Orlando also provides counseling at a behavioral health hospital right here in Miami for young people in crisis.

We sat down with Orlando to ask him a few questions about his work:

What is your typical day like working with athletes as a mental health counselor for pro sports teams?

Orlando:  “I regularly work as part of a team of mental health coaches who addresses players individual needs in a very confidential format, so it depends on where the need may be and what the club manager wants me to do.  Many times, a specific player is struggling with performance anxiety due to overthinking, since mental pressure at the pro sports level seems to affect athletes more.  For the pro baseball players I work with, our sessions are usually between games or after a game to review their performance and what type of distraction may have been affecting them.  Often, I also deal with substance abuse issues or insomnia, which players frequently encounter.

So what’s it like to work as a youth counselor?

Working with young people in the type of setting where I see them usually involves crisis-based juvenile offenders who have been placed there by the authorities.  Because of the different situations all teens face these days, it’s much different than working with athletes and requires a different type of modality.  Adolescents often face depression, anxiety and different types of socialization skills at school or simply dealing with issues at home. 

Unfortunately, most of the teens I deal with have not attended school either during or after the pandemic, so they have lost many social skills.  As a result, adapting to returning to school this year has created many issues in their day-to-day lives, particularly in communication and expressing emotions they are feeling.

Does doing both jobs require you to “switch gears” in your own mind?

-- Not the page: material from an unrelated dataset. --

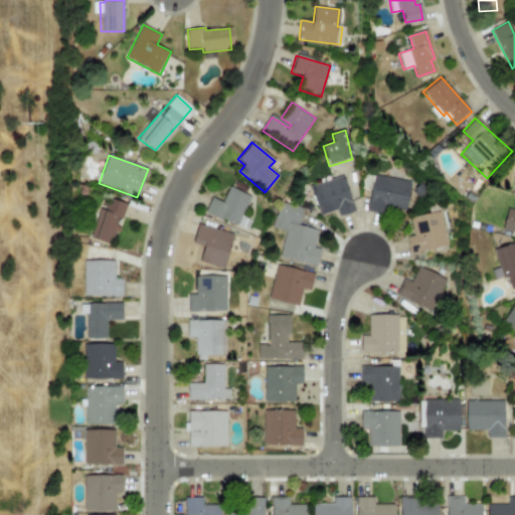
[(309,186),(344,174),(357,212),(341,218),(338,211),(320,217),(309,186)]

How do you handle that? 

For each different role, I need to have a different mindset because I’m dealing with different populations.

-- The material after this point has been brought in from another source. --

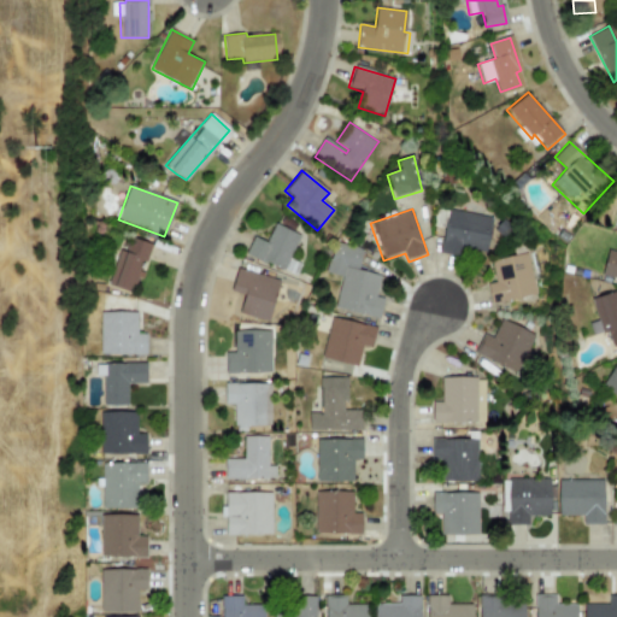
[(450,212),(493,218),(487,260),(442,253),(450,212)]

For example, when it comes to athletes, they have similar types of issues mostly related to performance.

With juveniles, it’s all about the struggles and triggers created by their regular day-to-day life issues.

I always try to be openminded and attentive when listening to the two different types of people and their situations.  To help me mentally prepare, I’ll usually like read their case histories beforehand.

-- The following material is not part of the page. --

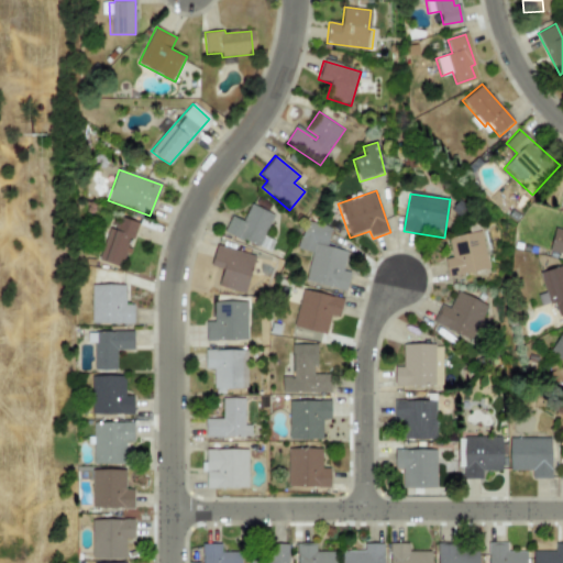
[(250,205),(274,216),(264,235),(275,240),(269,252),(225,231),(232,217),(242,221),(250,205)]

What did you learn in school that you use in your daily work? 

My Albizu University education taught me discipline in my approach to work, but also exposed me to many different modalities of therapy and skills that have helped me tremendously in my daily practice.  Even more so than academic books, it was my practicum experience that prepared me for work in the real world.

So, depending on the client, I use these skills every day in different circumstances. 

Most importantly, I still keep learning every day from my clients.

What is the one thing a student can best do to prepare for life in the professional world of psychology? 

First and foremost, to work in psychology or mental health services, you really must enjoy working with people and helping them.

Mentally preparing for the demands of where you want to work is also important. For example, like me, you might get hired by a professional sports team, which entails long hours and being away from home for extended periods of time as you travel with them.  It’s very different than working as a counselor in a local office.

You have such a cool job.  How did you get there?   

I got the job with the sports organization because I was already involved with the team and providing services to some of their players through my private practice. I knew the general manager and was offered the job by being in the right place at the right time.

However, I’d also like to mention that I’ve loved sports and been around athletes all my life since early in my career.  I was even blessed to have the opportunity to coach for high school teams.